Author Response: To me, a call is an immediate thing – I call you on the phone and ask you to do something for me and you do it right away. A conversion is more like a car being converted from a junker to a hot rod – it will take a lot of time, love, and effort to get the car to where I can drive it legally and safely. I would not expect a brand new Christian to go out and proclaim the Gospel if they haven’t even read the Bible yet once. But a Christian who has studied the Gospel and has mastered all that the Holy Spirit has told him I expect to proclaim the Gospel clearly and correctly. A calling to be a Pastor to me means that Jesus wants me to be a Pastor in the future because I would then have to go to Bible school to learn all that a Pastor does and how to successfully run a church. It is in this schooling that I cam converted from a man with a calling into a man who can know pursue that calling in all it ways. I believe that it is very rare that Jesus calls anyone the way he called Paul.
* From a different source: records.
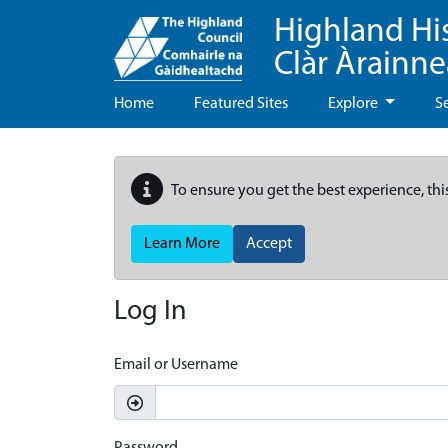
Highland Hi
Clàr Àrainn
Home
Featured Sites
Explore
S
To ensure you get the best experience, thi
Learn More
Accept
Log In
Email or Username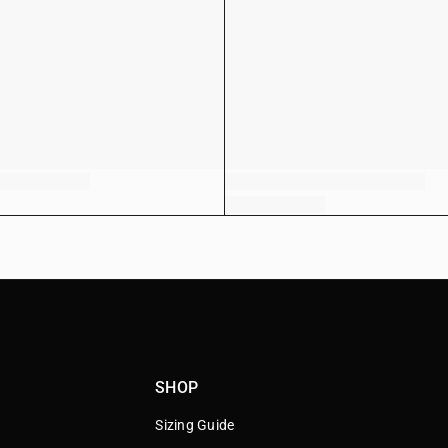
SHOP
Sizing Guide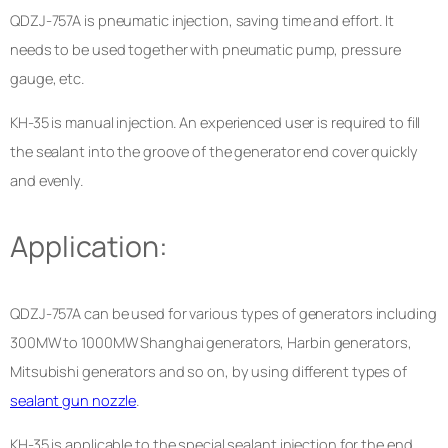
QDZJ-757A is pneumatic injection, saving time and effort. It
needs to be used together with pneumatic pump, pressure
gauge, etc.
KH-35 is manual injection. An experienced user is required to fill
the sealant into the groove of the generator end cover quickly
and evenly.
Application:
QDZJ-757A can be used for various types of generators including
300MW to 1000MW Shanghai generators, Harbin generators,
Mitsubishi generators and so on, by using different types of
sealant gun nozzle
.
KH-35 is applicable to the special sealant injection for the end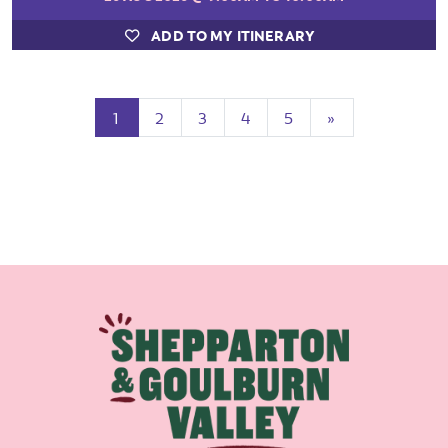
ADD TO MY ITINERARY
(current)
Next
1
2
3
4
5
»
Even Paul had a few years of “training” to do before he could go up to the Jerusalem Council to get permission to being his call.
Comment: “I believe that Saul became Paul called by God to be an apostle but he had to be converted in order to fulfill the calling on his life.”
Author Response: Something came to mind when I read the above statement. When we all talk about what came first – the conversion or the call – we are all placing them in different orders. But what suddenly came to mind is the fact that don’t we have to be converted first before we can be called to do ministry for God? It is said that sinners can’t hear God unless He calls them to salvation, but those who are saved can hear the voice of God everywhere they go. Don’t we need to belong to God before He can use us for His glory? Is it possible that it is rare that a call and the conversion can both happen at the same time, as it seemed to be in Saul/Paul’s case? God needed Paul to stop killing Christians, so couldn’t He have converted and called Paul at the same moment in time so the killing would quickly stop? These are just some thoughts I have been thinking about in the last couple of days.